Any criticism of my son outside of our circle — my husband and me — is met with my Mama Bear alter ego; my mind starts to run in a way that is like it’s running away. Words prepare to hurt.
Months ago, there was an incident at the park. His son and my son were playing. There was an innocent push in a physical exchange that ended with his son falling from a table, thankfully uninjured. He hurled comments at my husband, both of them being wrong for not closely watching the kids.
It didn’t stop there. My son was removed from the situation and scolded, whereas he and his son continued on, reengaging in the dangerous behavior with other kids, the father working on a narrative about my son and his behavior.
A grown man, finding his emotional equal in a toddler. Charming.
I let it blow over, but put barriers in place so as to not have to engage with someone who had established himself as a man-child in my eyes.
And so, at graduation, when all was said and done and families gathered for an after-party, things boiled up and over.
I had had enough.
After a few calculated comments about my son, my upbringing — all while telling my son he loves him. Hugging him.
Love is a big word, and so is hate.
I don’t really hate anyone. If and when I use the word, it’s either colloquial in nature, or in quoting someone else. Hating takes a lot of energy.
I’ve talked before with my husband about how uncomfortable it makes me that this person would tell my kid he loves him. He doesn’t know him. He doesn’t know us.
I shared this with my son, too, in words that I felt a five-year-old would understand. I explained to him that he doesn’t have to hug anyone he doesn’t want to, that he can set boundaries, and that love is a big feeling and should be taken seriously when shared with someone. There’s nothing light about love.
My son didn’t totally follow my logic. He’s smart, though, and could tell I didn’t really like this person, because he was at the center of the story with themes of consent and boundaries.

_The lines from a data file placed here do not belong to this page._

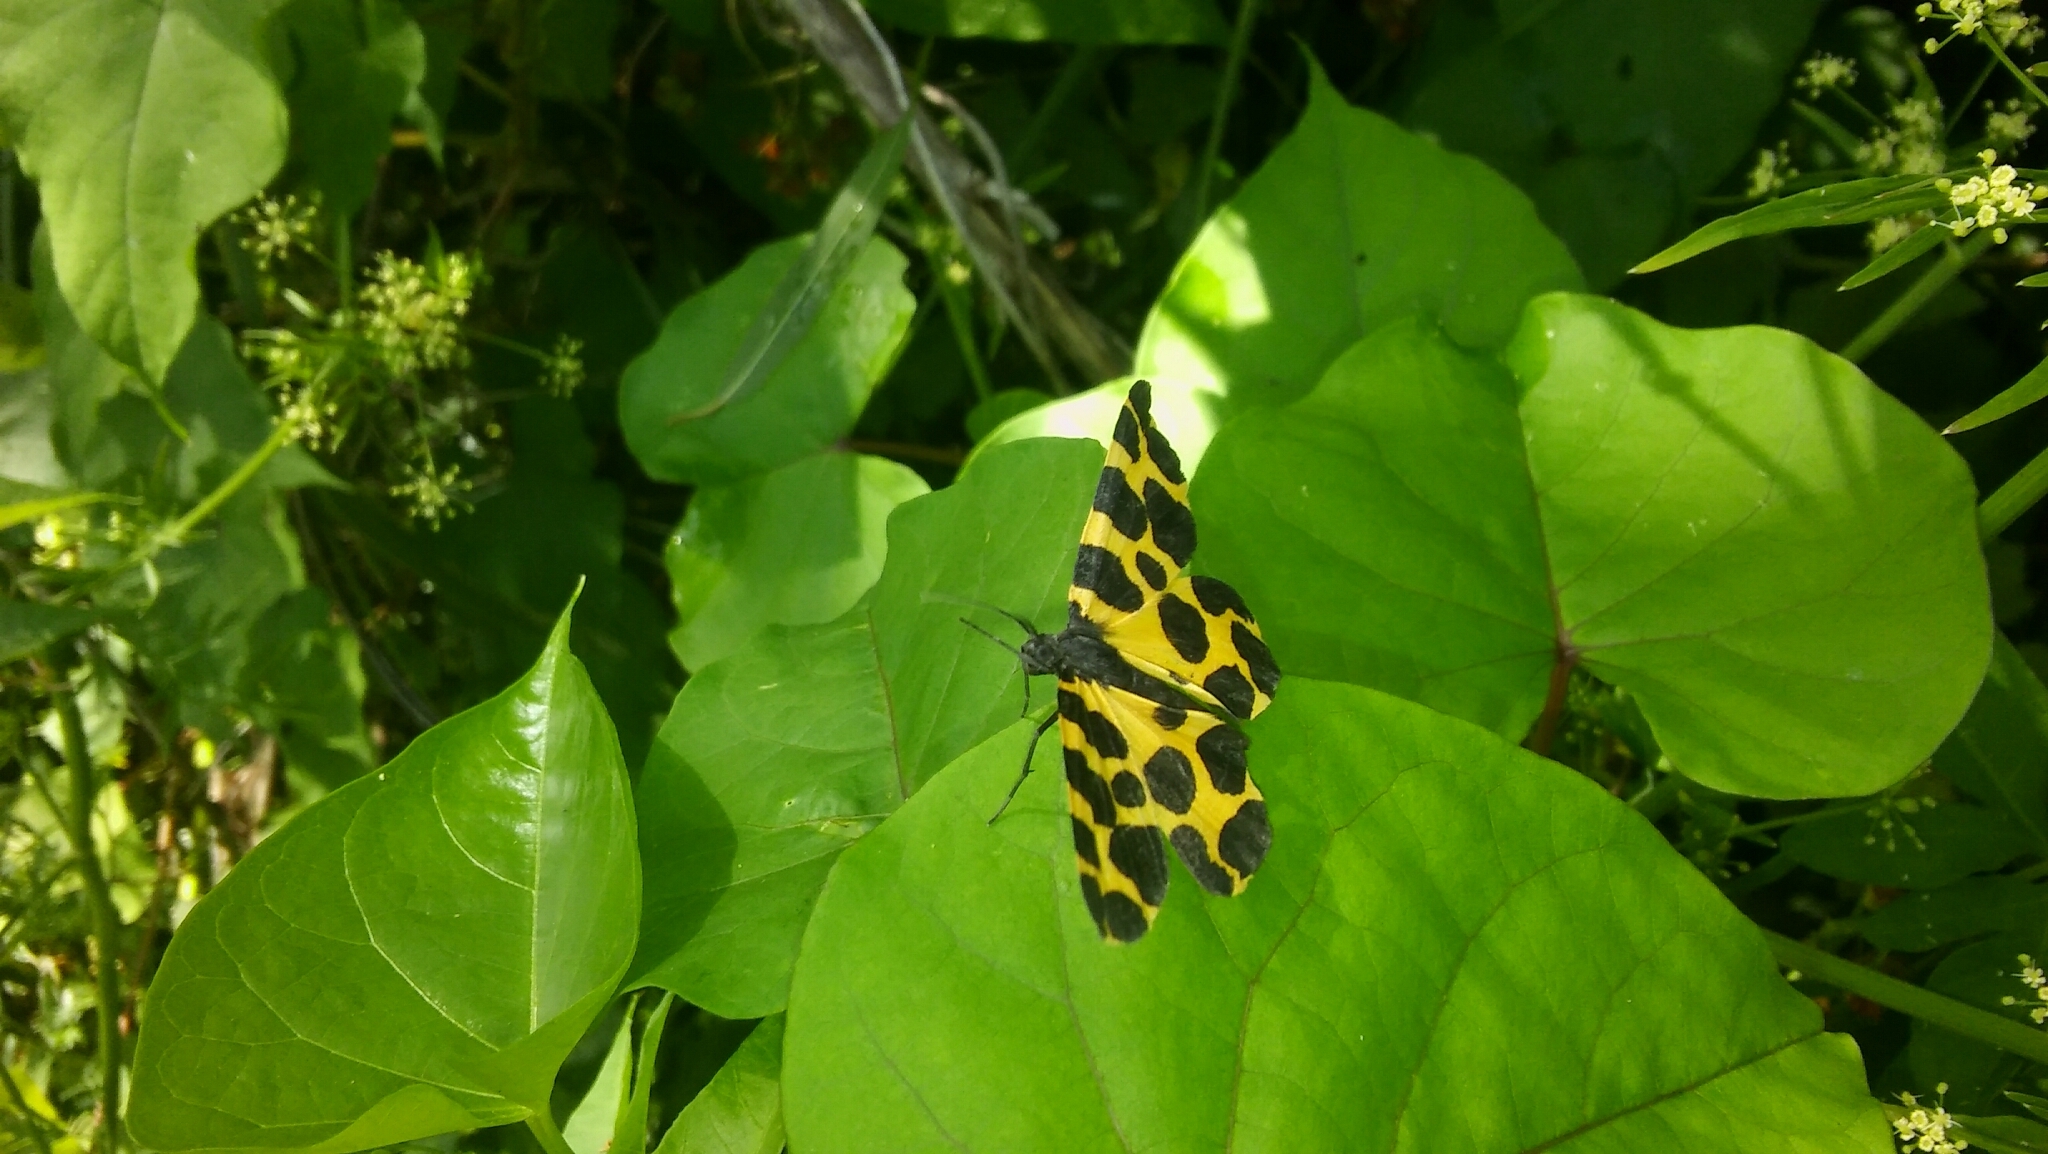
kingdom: Animalia
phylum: Arthropoda
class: Insecta
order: Lepidoptera
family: Geometridae
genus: Pantherodes
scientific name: Pantherodes leonaria
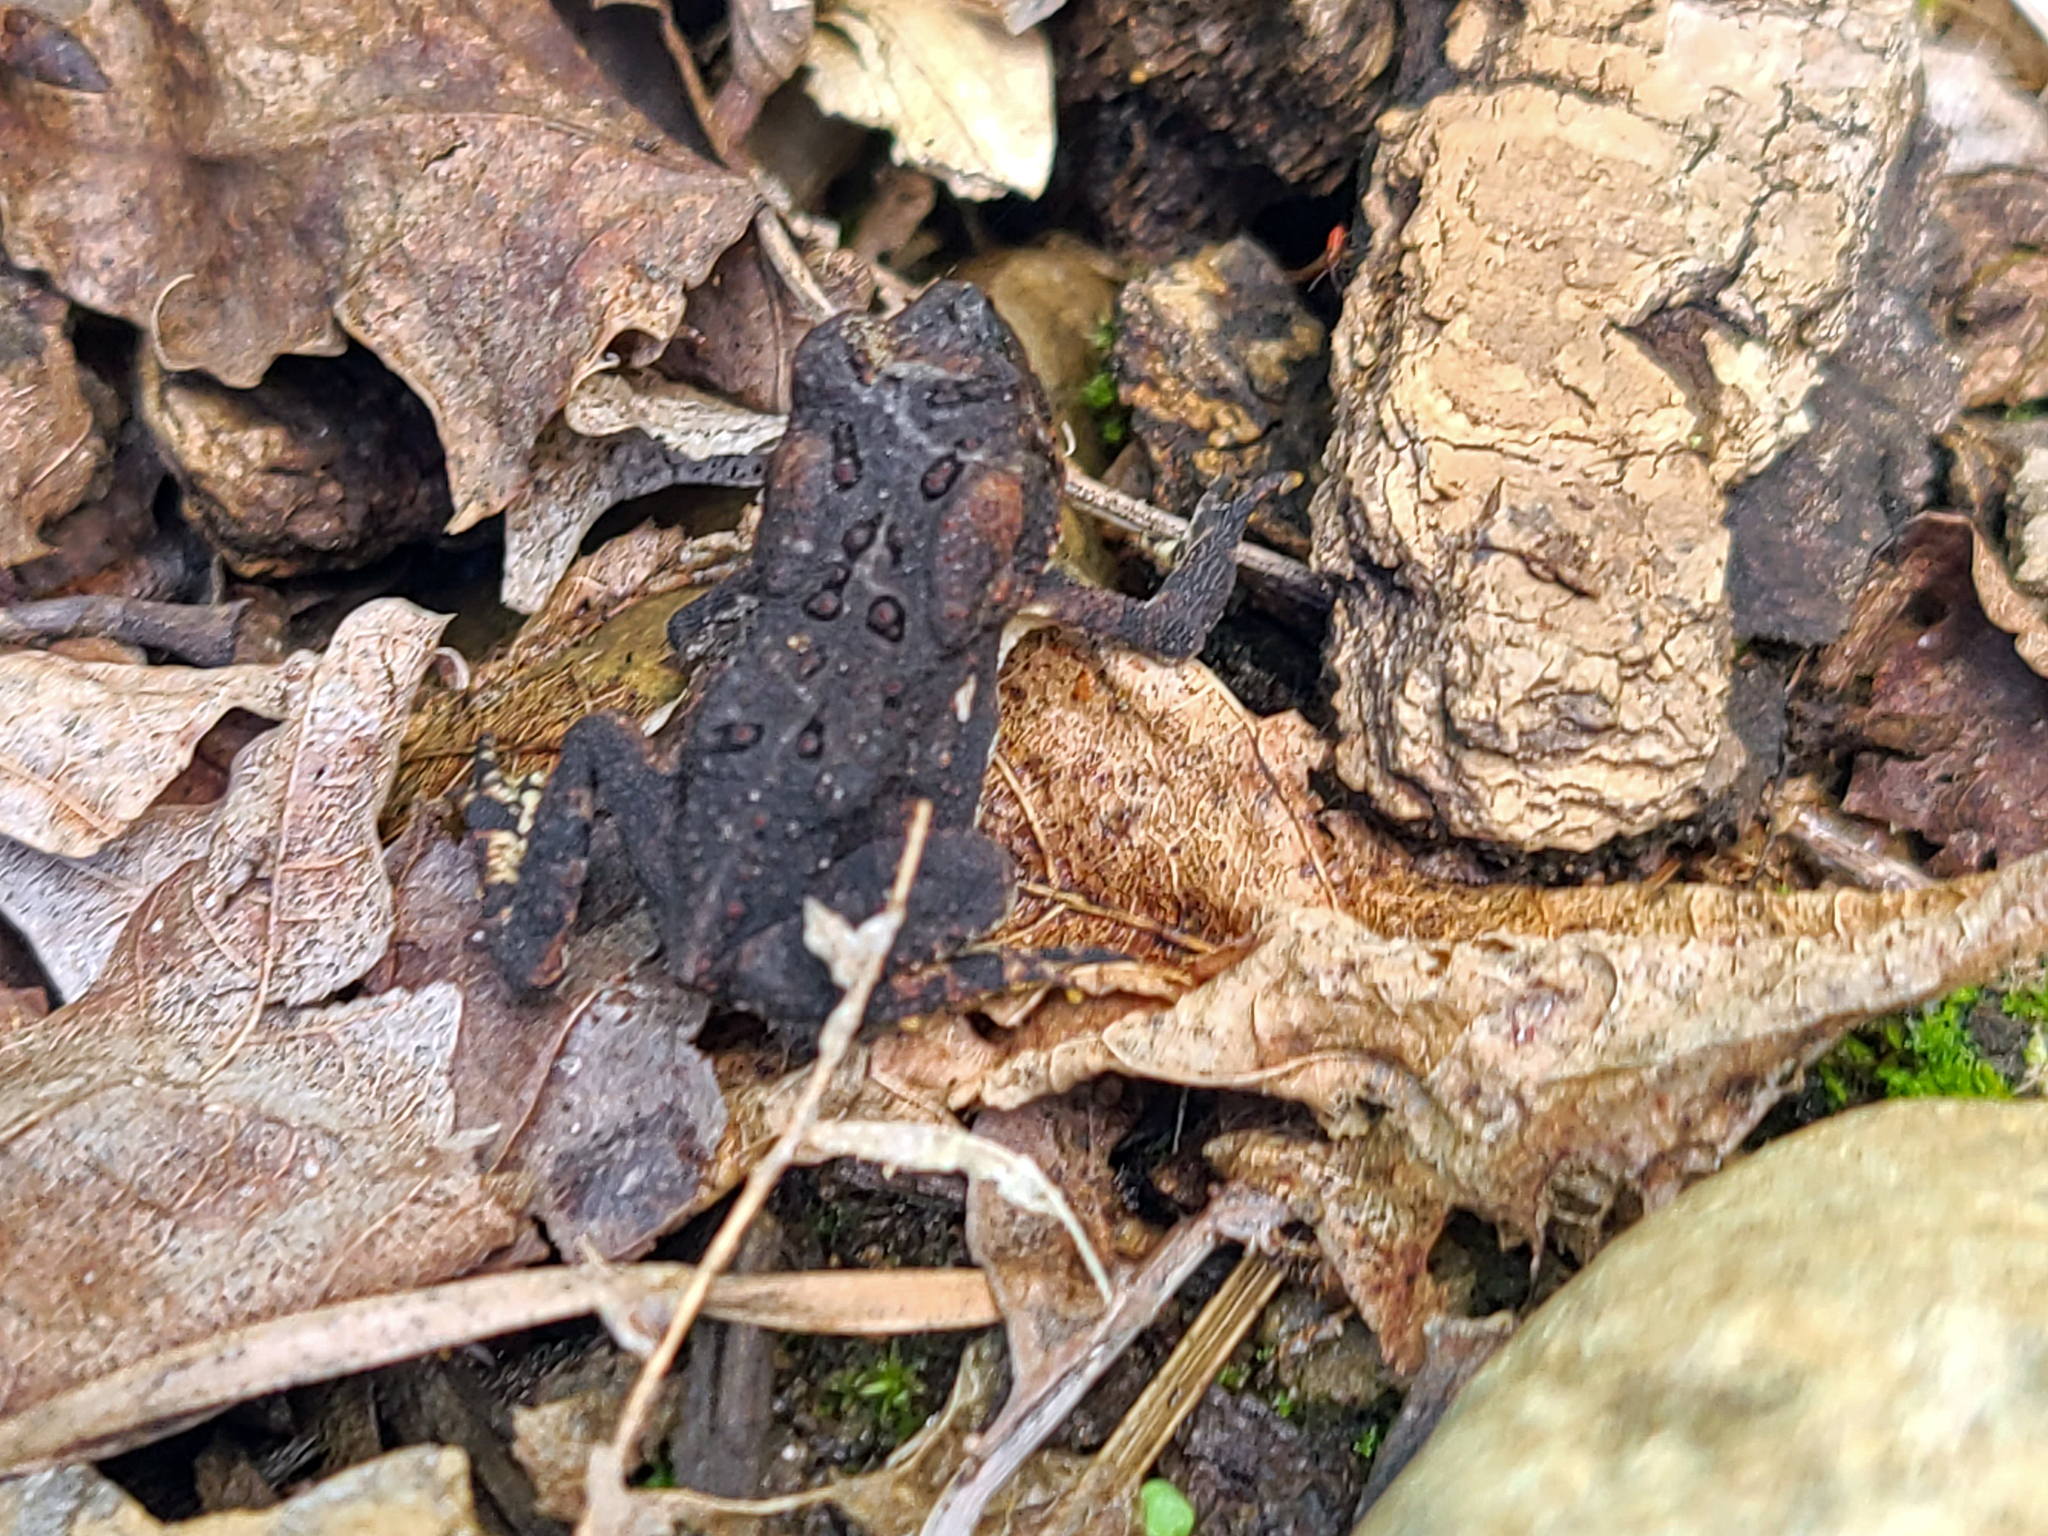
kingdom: Animalia
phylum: Chordata
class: Amphibia
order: Anura
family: Bufonidae
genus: Anaxyrus
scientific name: Anaxyrus americanus
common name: American toad
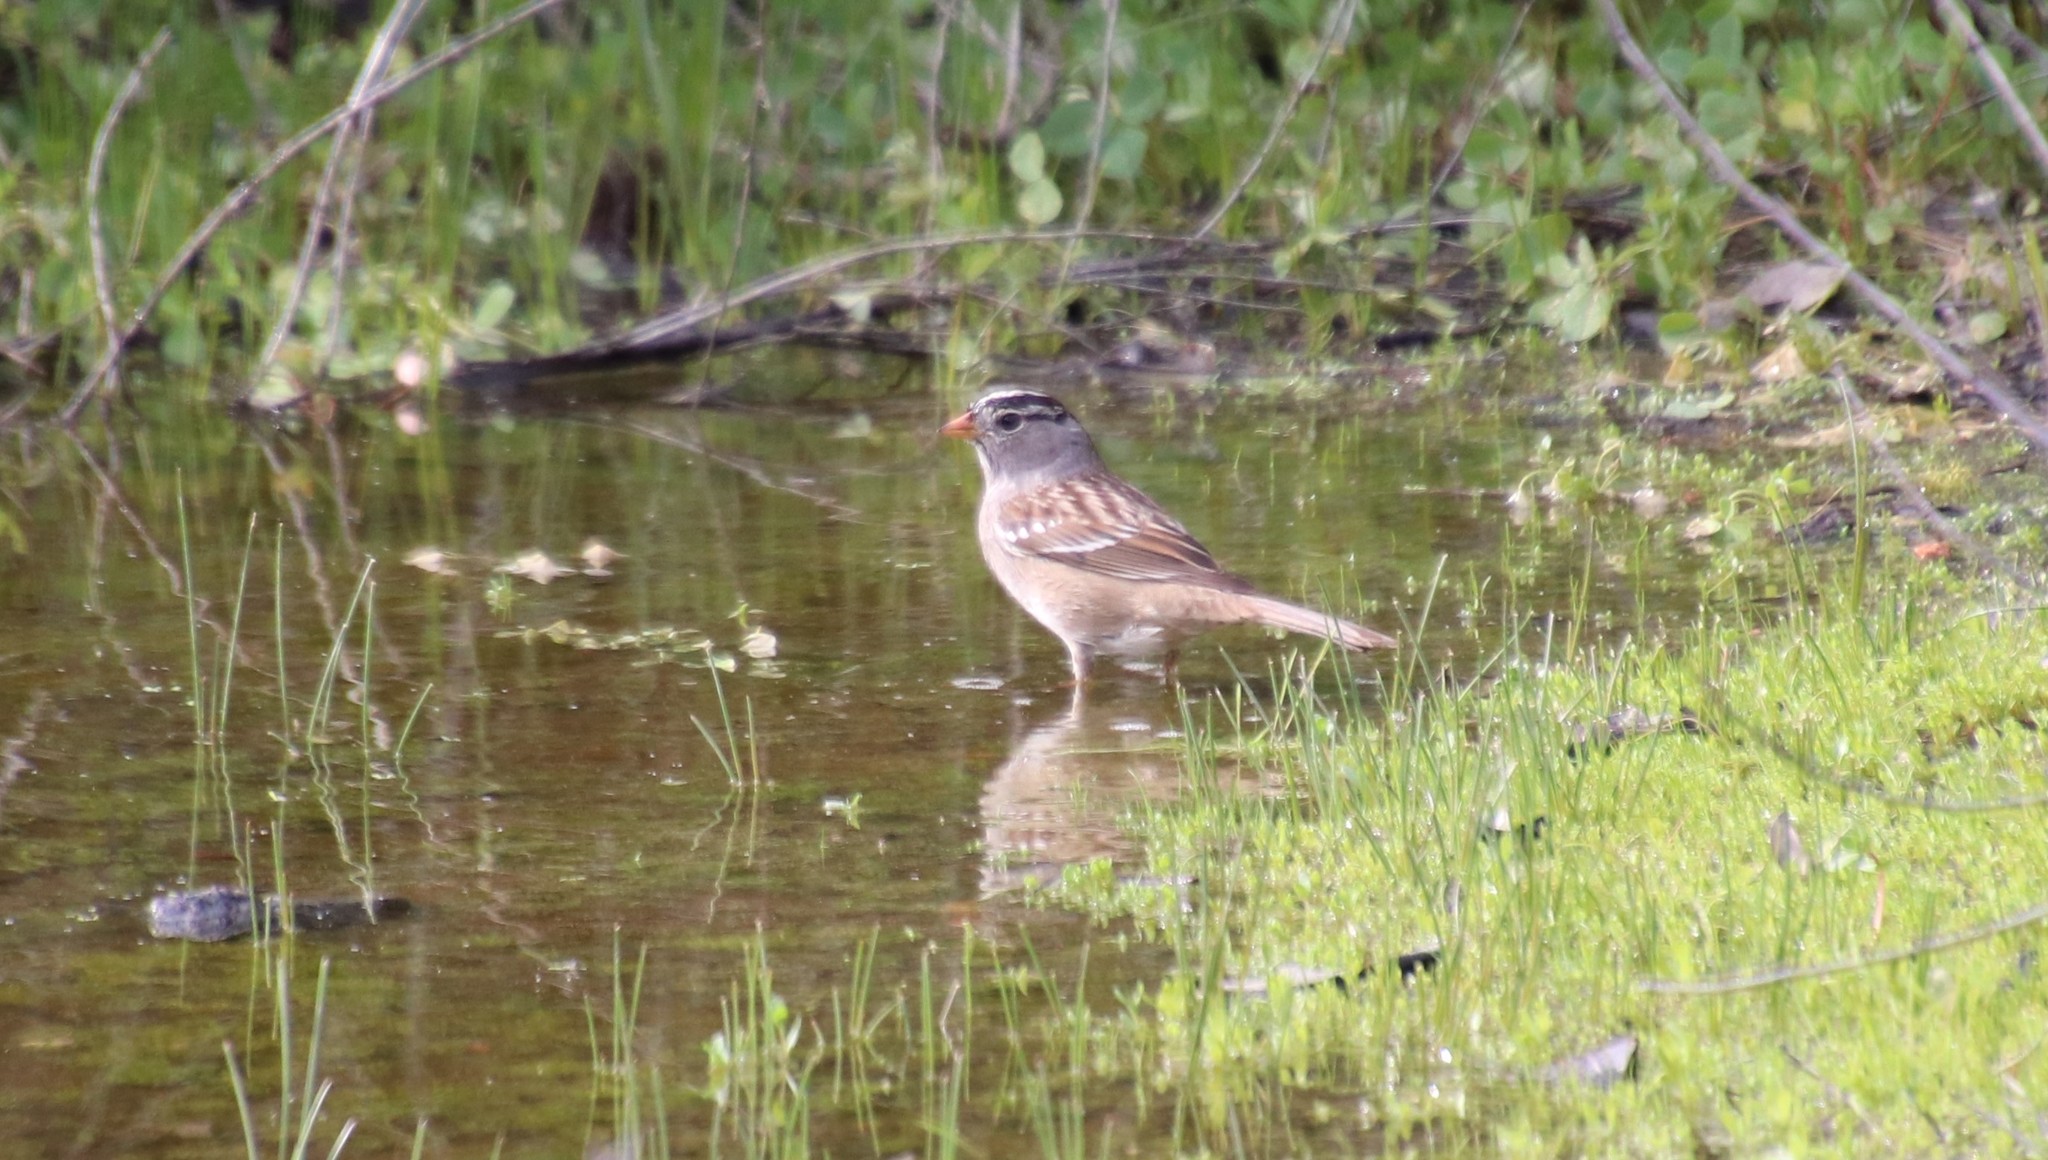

And so at school, he declined to reciprocate a high-five because “my mommy doesn’t like that man.”
News of the exchange made its way to me, and I owned up to what I said. As my son loves to say, “I said what I said, and I meant what I said.”
My ownership didn’t land the way I had hoped it would; it was a real-life case of “he said, she said” — where it was suggested my kid said that I hated him.
I believe that hate starts at home, and as such, am very careful about that word and those feelings in front of my kids. I’m a big believer in protecting my kids’ innocence. The same guy who dresses his kid in Trump t-shirts and enables his kid to breach boundaries was the one telling me he was concerned for my kid’s trajectory.
It was a real-life tragic comedy. If his opinion mattered, I’d be crushed. Instead, I was amused. Aren’t kids supposed to say the darnedest things?